Last year a coalition of corporate operators who lease the terminals was granted federal exemption from antitrust laws to jointly develop a fee system to cover their additional labor and related costs in extending the hours into night and weekend shifts. The system began July 25.

The Teamsters point out that the new system does not include provisions for additional costs and burdens on the truckers, trucking companies, small businesses and local communities.

Teamster Port Division Representative Miguel Lopez, who handles the Southern California ports, says the complicated fee system “benefits the terminal operators and

big shipping interests” like Wal-Mart, Target and Home Depot.

A container handled in “peak” day hours will be liable to a fee. A container handled in “off” hours will have no fee and will also cancel the fee for a container handled in peak hours for the same company. A company that can ship equally well in “peak” and “off” hours is not affected much and can benefit from greater flexibility. The big companies operate 24 hours a day, seven days a week, but many smaller businesses operate in the peak hours only and will bear the fee burden, says Lopez.

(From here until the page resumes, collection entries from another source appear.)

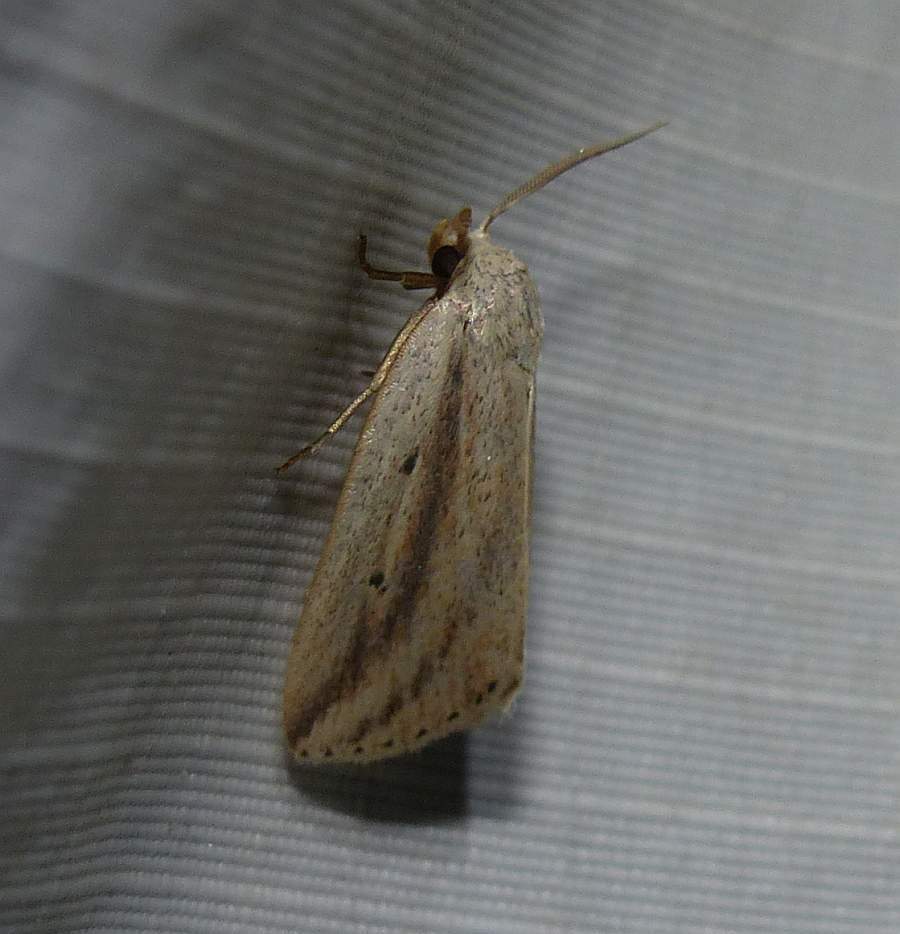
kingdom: Animalia
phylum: Arthropoda
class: Insecta
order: Lepidoptera
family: Noctuidae
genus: Amolita
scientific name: Amolita fessa
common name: Feeble grass moth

The smallest operators are the truckers themselves. They are legally considered “independent” subcontractors since the federal deregulation of transportation in the 1980s. As a result, they currently do not benefit from federal labor laws.

The truckers are generally paid per haul by trucking companies, not per hours or work done. The new system means they will work longer hours; both days and nights, for the same pay, Lopez says.

The truckers are not paid for time spent or work done in the terminals loading and unloading. Since the terminal operators don’t pay these costs, there is not so much incentive for them to reduce the truckers’ waiting times and resultant congestion as well, the Teamster rep adds.

Economic globalization also means increasing port traffic, Lopez says, pointing out that will also increase congestion, pollution and exploitation if labor and community concerns are not built into the system.

Overworked truckers with less resources for equipment upkeep means increased vulnerability to health and safety danger for themselves, other terminal workers and the greater community, he notes.

At a July 22 rally of 100 truckers and Teamster, longshore and other union and community supporters, Lopez called for “registry verification of hours worked by truckers by all trucking companies.” In addition, he said, “terminal operators should have to compensate for duties done by truckers in the terminals, and ‘staging areas’ should be established where containers can be organized for rapid handling.”

The mayors and city councils of Los Angeles and Long Beach, which lease the facilities to the terminal operators, should use their leverage and influence for such additions to the new extended hours program, the Teamster leader said.

Another part of the solution is the unionization of the “independent truckers,” Lopez said after the rally. The Teamsters are working with State Assemblyman Joe Dunn (D) to get legislation enabling labor organization of the truckers in California.

“It’s something like the state’s farm labor legislation that helped the United Farm Workers union organize in the 1970s,” he said.